WORK INSTRUCTIONS: Starting at the line below holding "[00:00.000]" and stopping at the line holding "46: (127, 266, 76.32)", print every line exactly, both ends included, and leave the rest out.

---+---

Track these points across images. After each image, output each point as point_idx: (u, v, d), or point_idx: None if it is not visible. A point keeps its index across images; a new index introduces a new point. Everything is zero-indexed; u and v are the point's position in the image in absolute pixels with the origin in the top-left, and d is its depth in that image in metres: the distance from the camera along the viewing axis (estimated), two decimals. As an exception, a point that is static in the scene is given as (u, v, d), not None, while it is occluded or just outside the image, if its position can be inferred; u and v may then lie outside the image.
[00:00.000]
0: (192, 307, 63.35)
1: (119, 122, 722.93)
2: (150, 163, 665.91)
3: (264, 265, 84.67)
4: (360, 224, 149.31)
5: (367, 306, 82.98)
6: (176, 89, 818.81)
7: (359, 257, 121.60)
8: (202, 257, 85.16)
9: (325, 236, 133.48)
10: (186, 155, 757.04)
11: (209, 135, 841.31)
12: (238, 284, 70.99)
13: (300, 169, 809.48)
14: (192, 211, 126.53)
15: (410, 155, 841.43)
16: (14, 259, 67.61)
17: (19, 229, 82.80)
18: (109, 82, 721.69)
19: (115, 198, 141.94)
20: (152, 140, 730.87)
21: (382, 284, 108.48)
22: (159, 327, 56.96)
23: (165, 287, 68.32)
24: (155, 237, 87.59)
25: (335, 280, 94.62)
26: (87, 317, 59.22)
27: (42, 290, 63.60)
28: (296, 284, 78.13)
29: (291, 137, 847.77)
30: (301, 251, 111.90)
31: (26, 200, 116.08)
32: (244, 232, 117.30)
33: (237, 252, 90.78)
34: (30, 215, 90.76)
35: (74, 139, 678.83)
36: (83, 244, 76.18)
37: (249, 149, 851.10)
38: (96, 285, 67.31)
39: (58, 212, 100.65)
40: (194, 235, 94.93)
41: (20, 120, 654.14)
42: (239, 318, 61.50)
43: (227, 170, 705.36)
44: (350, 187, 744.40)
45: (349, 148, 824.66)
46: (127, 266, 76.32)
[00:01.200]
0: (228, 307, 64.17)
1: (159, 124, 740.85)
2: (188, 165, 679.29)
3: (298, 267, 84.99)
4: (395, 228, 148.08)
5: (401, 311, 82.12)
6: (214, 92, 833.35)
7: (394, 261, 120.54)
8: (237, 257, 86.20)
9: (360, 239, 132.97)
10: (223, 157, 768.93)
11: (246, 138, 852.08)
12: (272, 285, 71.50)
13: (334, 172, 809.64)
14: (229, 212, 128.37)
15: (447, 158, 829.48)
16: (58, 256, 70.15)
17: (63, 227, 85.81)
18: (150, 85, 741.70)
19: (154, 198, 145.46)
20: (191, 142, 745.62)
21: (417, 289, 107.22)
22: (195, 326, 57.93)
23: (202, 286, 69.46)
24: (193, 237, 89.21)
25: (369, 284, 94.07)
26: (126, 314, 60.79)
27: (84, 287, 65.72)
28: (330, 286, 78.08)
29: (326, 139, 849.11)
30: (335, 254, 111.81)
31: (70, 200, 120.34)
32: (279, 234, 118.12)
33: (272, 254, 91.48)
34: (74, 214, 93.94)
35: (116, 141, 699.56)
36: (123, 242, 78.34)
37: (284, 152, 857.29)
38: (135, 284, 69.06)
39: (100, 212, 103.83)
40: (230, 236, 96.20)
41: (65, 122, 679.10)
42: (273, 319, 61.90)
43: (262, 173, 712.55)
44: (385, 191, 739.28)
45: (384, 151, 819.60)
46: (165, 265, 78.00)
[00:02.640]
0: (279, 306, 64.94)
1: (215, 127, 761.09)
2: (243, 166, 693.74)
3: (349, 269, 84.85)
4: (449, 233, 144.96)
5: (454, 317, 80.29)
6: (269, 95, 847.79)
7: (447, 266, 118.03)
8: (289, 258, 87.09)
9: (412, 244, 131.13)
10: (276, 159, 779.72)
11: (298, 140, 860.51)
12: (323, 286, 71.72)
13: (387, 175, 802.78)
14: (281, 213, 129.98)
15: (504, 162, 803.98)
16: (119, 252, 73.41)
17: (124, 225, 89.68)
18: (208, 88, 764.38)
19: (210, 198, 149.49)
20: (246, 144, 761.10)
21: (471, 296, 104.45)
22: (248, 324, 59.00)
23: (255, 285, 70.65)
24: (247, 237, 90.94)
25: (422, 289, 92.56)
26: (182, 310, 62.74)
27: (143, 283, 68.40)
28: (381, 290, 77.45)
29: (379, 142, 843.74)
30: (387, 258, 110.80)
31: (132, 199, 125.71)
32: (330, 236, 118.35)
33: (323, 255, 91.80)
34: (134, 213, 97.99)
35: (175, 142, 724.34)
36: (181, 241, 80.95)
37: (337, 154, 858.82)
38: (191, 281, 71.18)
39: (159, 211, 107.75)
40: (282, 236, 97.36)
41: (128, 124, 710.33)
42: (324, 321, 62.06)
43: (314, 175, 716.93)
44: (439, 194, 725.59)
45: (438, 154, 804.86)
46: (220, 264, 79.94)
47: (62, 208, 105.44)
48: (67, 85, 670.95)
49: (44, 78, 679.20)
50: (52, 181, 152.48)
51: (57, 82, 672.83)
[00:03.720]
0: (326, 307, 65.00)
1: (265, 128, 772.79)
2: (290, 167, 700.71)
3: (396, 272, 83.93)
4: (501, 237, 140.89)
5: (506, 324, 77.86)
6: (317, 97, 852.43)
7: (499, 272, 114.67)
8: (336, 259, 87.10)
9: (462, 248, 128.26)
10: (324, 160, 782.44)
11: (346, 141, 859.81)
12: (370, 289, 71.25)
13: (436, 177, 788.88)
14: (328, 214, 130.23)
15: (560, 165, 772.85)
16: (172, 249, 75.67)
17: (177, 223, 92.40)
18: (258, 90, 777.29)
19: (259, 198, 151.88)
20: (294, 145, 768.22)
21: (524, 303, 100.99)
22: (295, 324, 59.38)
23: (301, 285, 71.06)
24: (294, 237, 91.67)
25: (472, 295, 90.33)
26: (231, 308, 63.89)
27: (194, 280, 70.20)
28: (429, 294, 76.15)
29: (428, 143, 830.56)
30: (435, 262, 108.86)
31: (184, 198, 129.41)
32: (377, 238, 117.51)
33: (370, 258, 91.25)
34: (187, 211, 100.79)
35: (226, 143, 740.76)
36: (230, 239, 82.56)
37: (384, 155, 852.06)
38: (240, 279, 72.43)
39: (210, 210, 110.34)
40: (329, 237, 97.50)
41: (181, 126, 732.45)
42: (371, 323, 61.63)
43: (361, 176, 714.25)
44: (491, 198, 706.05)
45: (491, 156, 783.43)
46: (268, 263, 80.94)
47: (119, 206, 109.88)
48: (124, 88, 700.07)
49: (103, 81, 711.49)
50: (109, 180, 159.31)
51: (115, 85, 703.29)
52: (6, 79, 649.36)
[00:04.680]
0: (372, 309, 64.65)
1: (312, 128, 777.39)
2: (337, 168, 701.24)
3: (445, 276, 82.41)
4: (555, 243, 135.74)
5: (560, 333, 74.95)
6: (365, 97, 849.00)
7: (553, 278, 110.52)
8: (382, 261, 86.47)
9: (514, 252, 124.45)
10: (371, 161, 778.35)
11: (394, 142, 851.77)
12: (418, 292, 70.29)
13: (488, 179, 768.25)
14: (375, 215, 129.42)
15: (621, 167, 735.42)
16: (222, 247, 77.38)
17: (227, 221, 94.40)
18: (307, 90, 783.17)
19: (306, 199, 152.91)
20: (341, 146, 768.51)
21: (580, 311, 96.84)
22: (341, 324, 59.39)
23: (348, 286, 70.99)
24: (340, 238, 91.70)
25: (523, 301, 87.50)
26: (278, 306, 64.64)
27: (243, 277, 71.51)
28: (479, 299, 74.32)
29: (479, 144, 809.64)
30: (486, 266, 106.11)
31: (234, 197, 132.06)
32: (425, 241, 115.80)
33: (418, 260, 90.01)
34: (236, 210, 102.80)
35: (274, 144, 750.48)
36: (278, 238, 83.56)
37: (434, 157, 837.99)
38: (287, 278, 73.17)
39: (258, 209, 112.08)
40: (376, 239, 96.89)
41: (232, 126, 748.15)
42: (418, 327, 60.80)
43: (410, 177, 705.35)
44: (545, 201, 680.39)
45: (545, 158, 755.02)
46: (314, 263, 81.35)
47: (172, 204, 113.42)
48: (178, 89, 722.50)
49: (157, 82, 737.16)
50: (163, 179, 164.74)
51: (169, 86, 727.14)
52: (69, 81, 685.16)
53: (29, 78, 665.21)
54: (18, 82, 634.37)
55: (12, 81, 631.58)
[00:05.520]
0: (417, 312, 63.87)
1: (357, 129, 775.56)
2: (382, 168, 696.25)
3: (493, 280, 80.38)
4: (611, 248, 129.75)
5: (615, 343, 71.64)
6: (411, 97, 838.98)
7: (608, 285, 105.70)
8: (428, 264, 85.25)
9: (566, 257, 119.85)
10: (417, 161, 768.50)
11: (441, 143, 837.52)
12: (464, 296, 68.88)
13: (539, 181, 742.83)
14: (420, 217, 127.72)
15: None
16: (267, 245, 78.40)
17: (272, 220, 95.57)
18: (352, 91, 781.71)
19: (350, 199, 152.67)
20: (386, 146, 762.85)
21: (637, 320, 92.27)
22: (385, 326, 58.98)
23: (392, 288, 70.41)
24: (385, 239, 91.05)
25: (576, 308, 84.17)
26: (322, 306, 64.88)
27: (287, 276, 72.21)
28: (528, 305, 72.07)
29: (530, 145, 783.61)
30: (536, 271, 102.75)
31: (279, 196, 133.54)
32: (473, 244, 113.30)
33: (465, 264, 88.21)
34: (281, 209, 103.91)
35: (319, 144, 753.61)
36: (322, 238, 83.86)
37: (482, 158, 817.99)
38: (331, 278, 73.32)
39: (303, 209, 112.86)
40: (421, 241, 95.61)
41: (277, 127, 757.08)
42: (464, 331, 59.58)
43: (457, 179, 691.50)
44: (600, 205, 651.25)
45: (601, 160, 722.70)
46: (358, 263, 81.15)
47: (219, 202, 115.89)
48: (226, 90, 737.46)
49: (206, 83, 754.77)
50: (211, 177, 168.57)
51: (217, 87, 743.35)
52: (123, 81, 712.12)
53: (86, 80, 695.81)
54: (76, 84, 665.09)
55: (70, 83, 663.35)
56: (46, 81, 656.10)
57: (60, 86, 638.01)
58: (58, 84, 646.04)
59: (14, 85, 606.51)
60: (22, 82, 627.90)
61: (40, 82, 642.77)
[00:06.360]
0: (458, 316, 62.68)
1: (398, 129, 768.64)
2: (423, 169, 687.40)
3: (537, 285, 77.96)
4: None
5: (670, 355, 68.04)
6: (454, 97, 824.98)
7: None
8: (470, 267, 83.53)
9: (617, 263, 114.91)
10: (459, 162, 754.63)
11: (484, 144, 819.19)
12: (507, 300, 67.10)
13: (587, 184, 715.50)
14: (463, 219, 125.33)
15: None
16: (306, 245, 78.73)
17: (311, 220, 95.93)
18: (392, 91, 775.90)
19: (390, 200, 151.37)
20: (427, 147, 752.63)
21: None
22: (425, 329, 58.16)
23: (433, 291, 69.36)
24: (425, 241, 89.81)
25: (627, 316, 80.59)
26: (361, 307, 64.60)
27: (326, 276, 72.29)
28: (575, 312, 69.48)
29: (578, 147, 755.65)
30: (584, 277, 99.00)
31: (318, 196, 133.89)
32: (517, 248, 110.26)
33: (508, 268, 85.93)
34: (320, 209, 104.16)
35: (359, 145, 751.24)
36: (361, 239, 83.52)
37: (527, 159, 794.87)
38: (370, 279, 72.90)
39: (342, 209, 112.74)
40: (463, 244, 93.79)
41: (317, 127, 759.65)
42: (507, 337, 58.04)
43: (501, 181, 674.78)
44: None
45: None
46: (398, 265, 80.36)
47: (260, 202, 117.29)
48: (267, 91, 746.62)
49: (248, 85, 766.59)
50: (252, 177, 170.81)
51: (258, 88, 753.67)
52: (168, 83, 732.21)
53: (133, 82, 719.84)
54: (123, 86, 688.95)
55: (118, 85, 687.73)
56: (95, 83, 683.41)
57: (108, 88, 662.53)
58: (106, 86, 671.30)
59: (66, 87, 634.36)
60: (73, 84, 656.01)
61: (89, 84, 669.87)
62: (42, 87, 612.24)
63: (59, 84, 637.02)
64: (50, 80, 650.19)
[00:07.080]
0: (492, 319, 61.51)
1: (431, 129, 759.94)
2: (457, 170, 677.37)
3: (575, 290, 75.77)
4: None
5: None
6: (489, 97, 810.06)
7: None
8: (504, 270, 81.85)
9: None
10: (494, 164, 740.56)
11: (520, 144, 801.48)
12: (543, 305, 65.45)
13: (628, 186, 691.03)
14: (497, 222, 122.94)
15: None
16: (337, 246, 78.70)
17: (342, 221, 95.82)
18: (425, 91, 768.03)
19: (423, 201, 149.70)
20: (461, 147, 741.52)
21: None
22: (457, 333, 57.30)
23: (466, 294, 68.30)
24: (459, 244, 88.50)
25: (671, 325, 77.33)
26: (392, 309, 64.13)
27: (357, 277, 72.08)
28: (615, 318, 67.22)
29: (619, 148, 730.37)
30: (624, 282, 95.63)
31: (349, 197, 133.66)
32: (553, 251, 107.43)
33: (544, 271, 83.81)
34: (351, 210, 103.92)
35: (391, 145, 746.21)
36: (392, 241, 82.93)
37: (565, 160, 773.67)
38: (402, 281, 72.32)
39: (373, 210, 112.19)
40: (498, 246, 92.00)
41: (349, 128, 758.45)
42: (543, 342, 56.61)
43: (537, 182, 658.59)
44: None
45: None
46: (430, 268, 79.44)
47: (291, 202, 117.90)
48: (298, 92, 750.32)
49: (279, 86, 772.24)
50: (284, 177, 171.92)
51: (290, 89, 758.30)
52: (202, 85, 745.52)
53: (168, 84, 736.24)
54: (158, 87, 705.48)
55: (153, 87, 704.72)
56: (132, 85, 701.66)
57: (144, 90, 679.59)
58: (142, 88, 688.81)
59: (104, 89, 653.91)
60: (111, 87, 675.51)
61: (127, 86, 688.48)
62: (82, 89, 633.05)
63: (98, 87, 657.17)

---+---

COMPLETED TASK:
[00:00.000]
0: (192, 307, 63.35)
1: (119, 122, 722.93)
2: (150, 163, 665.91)
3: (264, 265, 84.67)
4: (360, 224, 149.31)
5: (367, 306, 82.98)
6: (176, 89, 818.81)
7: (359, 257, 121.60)
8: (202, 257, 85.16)
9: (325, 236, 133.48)
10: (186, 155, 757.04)
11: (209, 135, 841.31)
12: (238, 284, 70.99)
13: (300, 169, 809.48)
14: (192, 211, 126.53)
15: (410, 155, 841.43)
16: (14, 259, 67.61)
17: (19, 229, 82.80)
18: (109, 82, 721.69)
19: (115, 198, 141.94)
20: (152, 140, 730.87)
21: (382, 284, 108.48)
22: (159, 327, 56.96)
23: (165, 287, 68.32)
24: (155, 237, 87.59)
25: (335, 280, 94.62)
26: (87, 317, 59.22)
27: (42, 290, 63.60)
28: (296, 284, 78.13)
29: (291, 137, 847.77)
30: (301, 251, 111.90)
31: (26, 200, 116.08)
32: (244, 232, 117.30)
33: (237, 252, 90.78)
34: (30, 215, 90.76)
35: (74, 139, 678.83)
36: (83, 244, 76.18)
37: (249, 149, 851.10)
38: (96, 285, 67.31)
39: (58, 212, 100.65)
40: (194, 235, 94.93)
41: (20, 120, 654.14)
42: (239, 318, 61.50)
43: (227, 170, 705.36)
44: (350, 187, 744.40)
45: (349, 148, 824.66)
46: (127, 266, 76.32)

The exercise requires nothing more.